In 2008 our economy narrowly dodged a bullet. During the global financial crisis, the Government moved swiftly to ensure confidence in our financial system by providing a guarantee to banks and other lenders. This cost taxpayers dearly with the collapse of institutions such as South Canterbury Finance. But the guarantee prevented a general meltdown that would have occurred if depositors had realised just how fragile any financial system is to a systemic loss of confidence.
The bankers received a massive shock and reined in their lending practices. The housing market slumped yet did not collapse as occurred in some countries. Such an outcome would have been very ugly for our economy. There are several likely reasons why a sharp housing correction did not occur here at that time. Most New Zealanders struggle to accept that housing markets are susceptible to corrections. They refused to sell so sales volumes plummeted for several years.
We also didn't experience the large surge in unemployment that occurred in England, Spain, Ireland and the United States. The industries that contracted rapidly there were construction and finance which were major employers. These countries also had a large overhang of unsold newly constructed dwellings from the boom period.The other factors propping up our economy were the booming Australian and Chinese economies.
So the attitude that prevails here is that we were the exception. Our housing boom of 2003-2007 was driven by fundamentals rather than excess credit and speculation. This view continues to deny how vulnerable our small economy is to external shocks. These could easily expose that we have been living beyond our means as a nation for many years under the delusion that housing inflation represents real gains in national wealth.
Trigger points could include a sudden plunge in our exchange rate or an adverse event affecting the dairy industry. There is little doubt that the New Zealand dollar is overvalued against many currencies. It is propped up by our staunch anti-inflationary policy and the perception of currency dealers that we are a relatively safe bet due to the predictability of these policies.
This is not the same as a vote of confidence in the validity of these policies. If the New Zealand dollar plunges suddenly then our cost of living will surge. This would rudely expose that we have been living beyond our means for many years.

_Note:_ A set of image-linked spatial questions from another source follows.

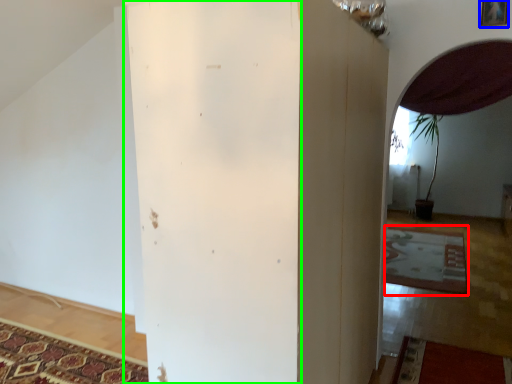
Question: Which is nearer to the mat (highlighted by a red box)? picture frame (highlighted by a blue box) or pillar (highlighted by a green box).

Choices:
 (A) picture frame
 (B) pillar

Answer: (A)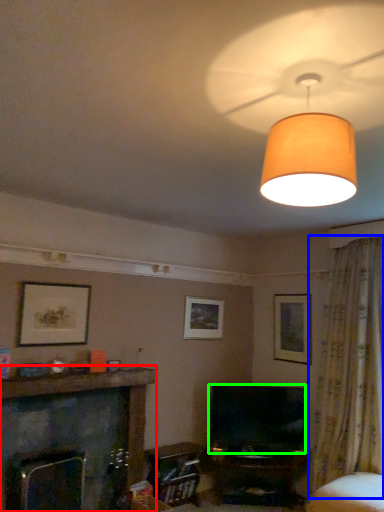
Question: Estimate the real-world distances between objects in this image. Which object is closer to fireplace (highlighted by a red box), curtain (highlighted by a blue box) or television (highlighted by a green box)?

The Reserve Bank is closely monitoring the rampant housing market in Auckland and Christchurch which are being driven by renewed demand interacting with supply constraints. The commercial banks are resuming their old aggressive lending practices. The Reserve Bank appears confident that this is not leading to a renewed credit binge. What it is doing is luring more young Kiwis into mortgage servitude to purchase very average dwellings.
While this may be rational and affordable with record low interest rates, it makes an increasing segment of our population very vulnerable to any sharp correction as occurred in 2007/8. The banks are aware that in such a circumstance they are unlikely to pay the full price for unsound lending practices. We are continuing to dig ourselves into the deep hole that we were lucky to escape from several years ago.
Peter Lyons teaches economics at St Peter's College in Epsom and has authored several economics texts.